## Exercise prompt
Records follow. Select each line holding "natoms".

+--

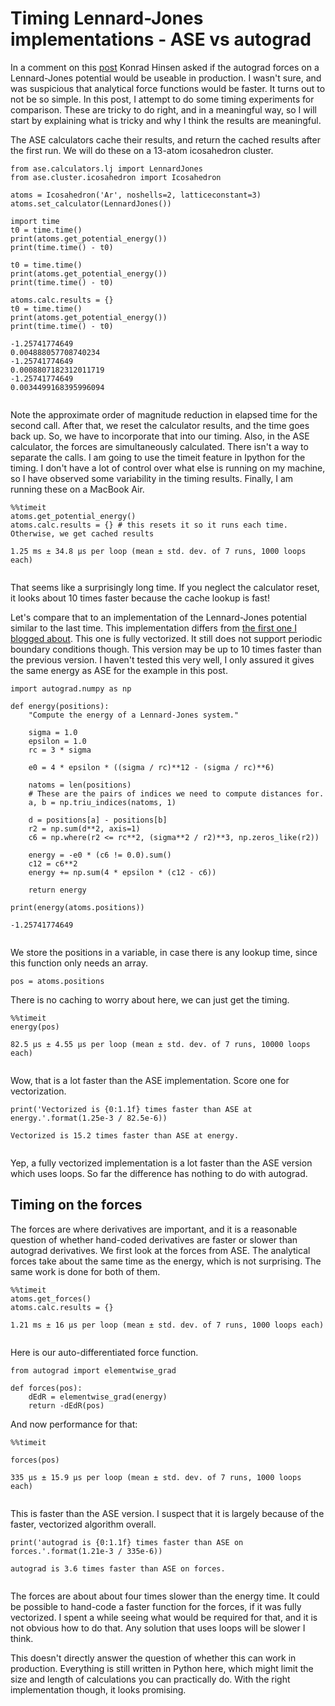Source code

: * Timing Lennard-Jones implementations - ASE vs autograd
  :PROPERTIES:
  :categories: python, autograd, lennardjones
  :date:     2017/11/20 21:19:17
  :updated:  2017/11/20 21:19:17
  :org-url:  http://kitchingroup.cheme.cmu.edu/org/2017/11/20/Timing-Lennard-Jones-implementations---ASE-vs-autograd.org
  :permalink: http://kitchingroup.cheme.cmu.edu/blog/2017/11/20/Timing-Lennard-Jones-implementations---ASE-vs-autograd/index.html
  :END:

In a comment on this [[http://kitchingroup.cheme.cmu.edu/blog/2017/11/14/Forces-by-automatic-differentiation-in-molecular-simulation/][post]] Konrad Hinsen asked if the autograd forces on a Lennard-Jones potential would be useable in production. I wasn't sure, and was suspicious that analytical force functions would be faster. It turns out to not be so simple. In this post, I attempt to do some timing experiments for comparison. These are tricky to do right, and in a meaningful way, so I will start by explaining what is tricky and why I think the results are meaningful. 

The ASE calculators cache their results, and return the cached results after the first run. We will do these on a 13-atom icosahedron cluster.

#+NAME: paris-single-michigan-london
#+BEGIN_SRC ipython
from ase.calculators.lj import LennardJones
from ase.cluster.icosahedron import Icosahedron

atoms = Icosahedron('Ar', noshells=2, latticeconstant=3)
atoms.set_calculator(LennardJones())

import time
t0 = time.time()
print(atoms.get_potential_energy())
print(time.time() - t0)

t0 = time.time()
print(atoms.get_potential_energy())
print(time.time() - t0)

atoms.calc.results = {}
t0 = time.time()
print(atoms.get_potential_energy())
print(time.time() - t0)
#+END_SRC

#+RESULTS: paris-single-michigan-london
:RESULTS:
#+BEGIN_EXAMPLE
-1.25741774649
0.004888057708740234
-1.25741774649
0.0008807182312011719
-1.25741774649
0.0034499168395996094

#+END_EXAMPLE
:END:

Note the approximate order of magnitude reduction in elapsed time for the second call. After that, we reset the calculator results, and the time goes back up. So, we have to incorporate that into our timing. Also, in the ASE calculator, the forces are simultaneously calculated. There isn't a way to separate the calls. I am going to use the timeit feature in Ipython for the timing. I don't have a lot of control over what else is running on my machine, so I have observed some variability in the timing results. Finally, I am running these on a MacBook Air.

#+NAME: early-six-five-burger
#+BEGIN_SRC ipython
%%timeit
atoms.get_potential_energy()
atoms.calc.results = {} # this resets it so it runs each time. Otherwise, we get cached results
#+END_SRC

#+RESULTS: early-six-five-burger
:RESULTS:
#+BEGIN_EXAMPLE
1.25 ms ± 34.8 µs per loop (mean ± std. dev. of 7 runs, 1000 loops each)

#+END_EXAMPLE
:END:

That seems like a surprisingly long time. If you neglect the calculator reset, it looks about 10 times faster because the cache lookup is fast!

Let's compare that to an implementation of the Lennard-Jones potential similar to the last time. This implementation differs from [[http://kitchingroup.cheme.cmu.edu/blog/2017/11/14/Forces-by-automatic-differentiation-in-molecular-simulation/][the first one I blogged about]]. This one is fully vectorized. It still does not support periodic boundary conditions though. This version may be up to 10 times faster than the previous version. I haven't tested this very well, I only assured it gives the same energy as ASE for the example in this post.

#+NAME: ten-neptune-oregon-sodium
#+BEGIN_SRC ipython
import autograd.numpy as np

def energy(positions):
    "Compute the energy of a Lennard-Jones system."
    
    sigma = 1.0
    epsilon = 1.0
    rc = 3 * sigma

    e0 = 4 * epsilon * ((sigma / rc)**12 - (sigma / rc)**6)
    
    natoms = len(positions)
    # These are the pairs of indices we need to compute distances for.
    a, b = np.triu_indices(natoms, 1)

    d = positions[a] - positions[b]
    r2 = np.sum(d**2, axis=1)
    c6 = np.where(r2 <= rc**2, (sigma**2 / r2)**3, np.zeros_like(r2))
    
    energy = -e0 * (c6 != 0.0).sum()
    c12 = c6**2
    energy += np.sum(4 * epsilon * (c12 - c6))
    
    return energy

print(energy(atoms.positions))
#+END_SRC

#+RESULTS: ten-neptune-oregon-sodium
:RESULTS:
#+BEGIN_EXAMPLE
-1.25741774649

#+END_EXAMPLE
:END:

We store the positions in a variable, in case there is any lookup time, since this function only needs an array.

#+NAME: leopard-texas-lemon-minnesota
#+BEGIN_SRC ipython
pos = atoms.positions
#+END_SRC

There is no caching to worry about here, we can just get the timing.

#+NAME: hotel-hamper-hamper-march
#+BEGIN_SRC ipython
%%timeit
energy(pos)
#+END_SRC

#+RESULTS: hotel-hamper-hamper-march
:RESULTS:
#+BEGIN_EXAMPLE
82.5 µs ± 4.55 µs per loop (mean ± std. dev. of 7 runs, 10000 loops each)

#+END_EXAMPLE
:END:

Wow, that is a lot faster than the ASE implementation. Score one for vectorization.

#+NAME: cola-alaska-cold-bakerloo
#+BEGIN_SRC ipython
print('Vectorized is {0:1.1f} times faster than ASE at energy.'.format(1.25e-3 / 82.5e-6))
#+END_SRC

#+RESULTS: cola-alaska-cold-bakerloo
:RESULTS:
#+BEGIN_EXAMPLE
Vectorized is 15.2 times faster than ASE at energy.

#+END_EXAMPLE
:END:

Yep, a fully vectorized implementation is a lot faster than the ASE version which uses loops. So far the difference has nothing to do with autograd.

** Timing on the forces
   
The forces are where derivatives are important, and it is a reasonable question of whether hand-coded derivatives are faster or slower than autograd derivatives. We first look at the forces from ASE. The analytical forces take about the same time as the energy, which is not surprising. The same work is done for both of them.

#+NAME: wolfram-march-fourteen-jersey
#+BEGIN_SRC ipython
%%timeit
atoms.get_forces()
atoms.calc.results = {}
#+END_SRC

#+RESULTS: wolfram-march-fourteen-jersey
:RESULTS:
#+BEGIN_EXAMPLE
1.21 ms ± 16 µs per loop (mean ± std. dev. of 7 runs, 1000 loops each)

#+END_EXAMPLE
:END:

Here is our auto-differentiated force function.

#+NAME: diet-zulu-artist-red
#+BEGIN_SRC ipython
from autograd import elementwise_grad

def forces(pos):
    dEdR = elementwise_grad(energy)
    return -dEdR(pos)
#+END_SRC

And now performance for that:

#+NAME: fillet-floor-oregon-south
#+BEGIN_SRC ipython
%%timeit 

forces(pos)
#+END_SRC

#+RESULTS: fillet-floor-oregon-south
:RESULTS:
#+BEGIN_EXAMPLE
335 µs ± 15.9 µs per loop (mean ± std. dev. of 7 runs, 1000 loops each)

#+END_EXAMPLE
:END:

This is faster than the ASE version. I suspect that it is largely because of the faster, vectorized algorithm overall. 

#+NAME: whiskey-eighteen-missouri-seven
#+BEGIN_SRC ipython
print('autograd is {0:1.1f} times faster than ASE on forces.'.format(1.21e-3 / 335e-6))
#+END_SRC

#+RESULTS: whiskey-eighteen-missouri-seven
:RESULTS:
#+BEGIN_EXAMPLE
autograd is 3.6 times faster than ASE on forces.

#+END_EXAMPLE
:END:

The forces are about about four times slower than the energy time. It could be possible to hand-code a faster function for the forces, if it was fully vectorized. I spent a while seeing what would be required for that, and it is not obvious how to do that. Any solution that uses loops will be slower I think.

This doesn't directly answer the question of whether this can work in production. Everything is still written in Python here, which might limit the size and length of calculations you can practically do. With the right implementation though, it looks promising.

+--

## Reply
    natoms = len(positions)
    a, b = np.triu_indices(natoms, 1)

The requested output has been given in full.